Using the latest Seedance 2 model, which is incredibly powerful, you can input a reference image along with detailed descriptions of beat timings and dance moves, and it generates high-quality shots with a director’s sense of framing. I hardly had to do any rerolls, especially considering the length of the song.
Each segment can generate up to 15 seconds, but I made a silly mistake! It turns out the "full reference" feature supports all media formats—I could have input the music along with the visuals and generated lip-syncing in one go… I ended up overcomplicating things and had to manually sync the lip movements afterward. Still, I’m pretty happy with how it turned out.

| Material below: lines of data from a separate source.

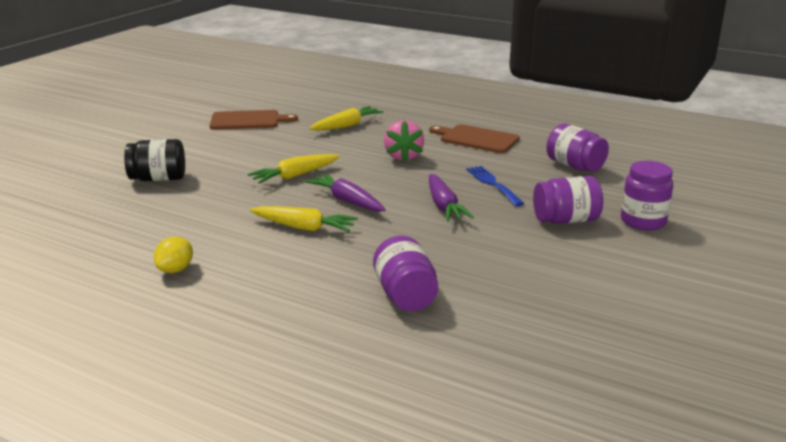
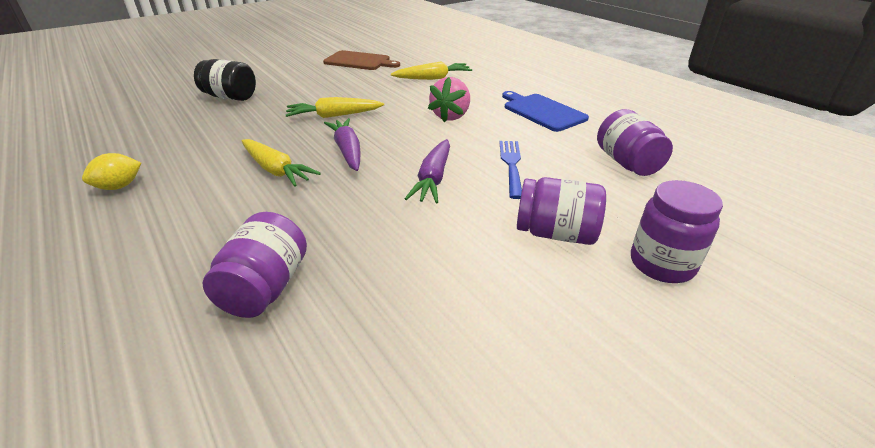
camera: 25 degrees right, 10 degrees up
(476, 139) = (542, 111): brown cutting board -> blue cutting board

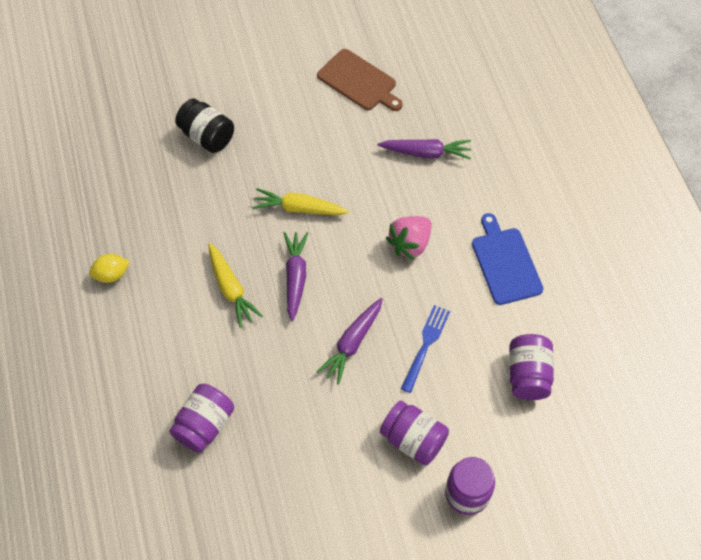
camera: 20 degrees right, 25 degrees up
(433, 78) = (426, 153): yellow carrot -> purple carrot

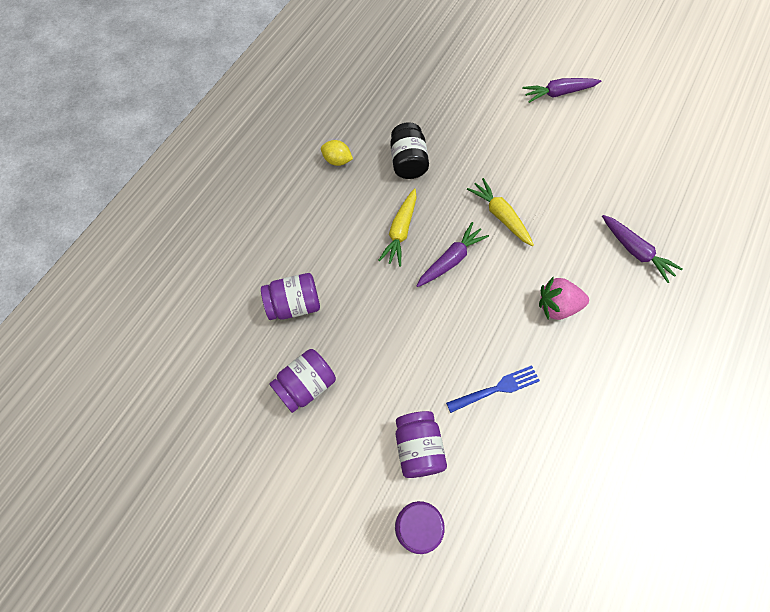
camera: 45 degrees right, 5 degrees up
(207, 136) = (485, 121): black jar -> black jar (408, 162)
(352, 343) = (444, 339): purple carrot -> purple carrot (558, 93)
(359, 81) = (632, 163): brown cutting board -> none
(505, 263) = (620, 383): blue cutting board -> none
(528, 375) = (554, 485): purple jar -> purple jar (306, 385)

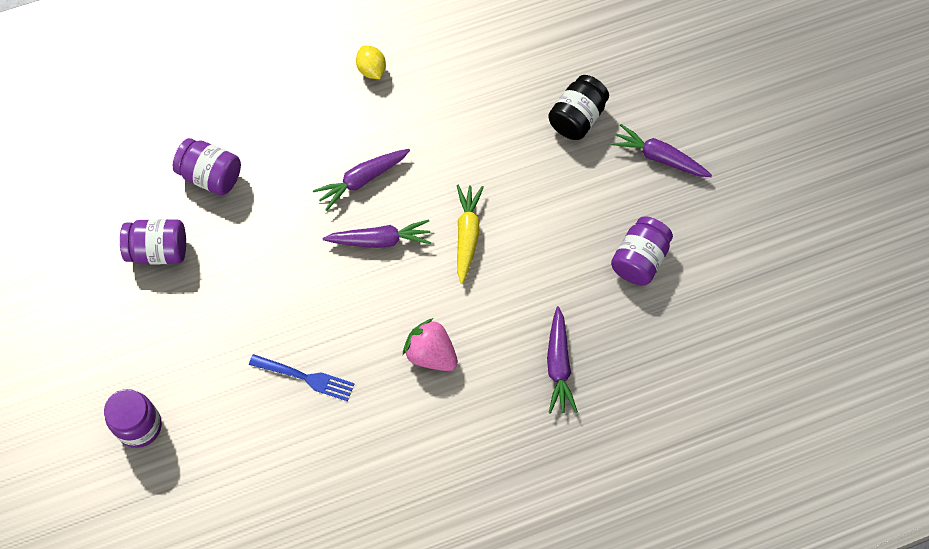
camera: 40 degrees right, 0 degrees up
(400, 231) = (362, 180): yellow carrot -> purple carrot
(408, 162) = (434, 119): black jar -> black jar (577, 118)
(418, 448) = (197, 370): purple jar -> purple jar (639, 260)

To clarify, I didn’t use any real human dance footage as reference for this video—everything was generated and then edited together. Each segment of my video is based on prompts that generally include the following elements:1. Overall atmosphere description 2. Key actions 3. Scene description: starting pose, mid-sequence body/hand movements over time, and ending pose 4. Dialogue/lyrics/sound effects at specific timestamps
Seedance 2 automatically designs camera angles based on the content, though you can also specify camera movements precisely. In the raw clip below, I didn’t describe camera angles. After generating the clips, I edited them by adding lip-sync, syncing them with the music, and adjusting the speed of some segments to match the beat.
This was a habitual mistake I made while working on this video. Initially, I followed the traditional workflow for video models: first generating reference images, then describing the actions, and so on. However, Seedance supports up to 9 images, 3 video clips, and 3 audio clips as reference materials simultaneously for each generated segment.
This multimodal reference capability is quite rare among current AI video tools. In theory, I could have directly provided the model with edited music or voice clips along with reference images for generation. But for this project, I generated the clips first and then re-generated them to add lip-sync.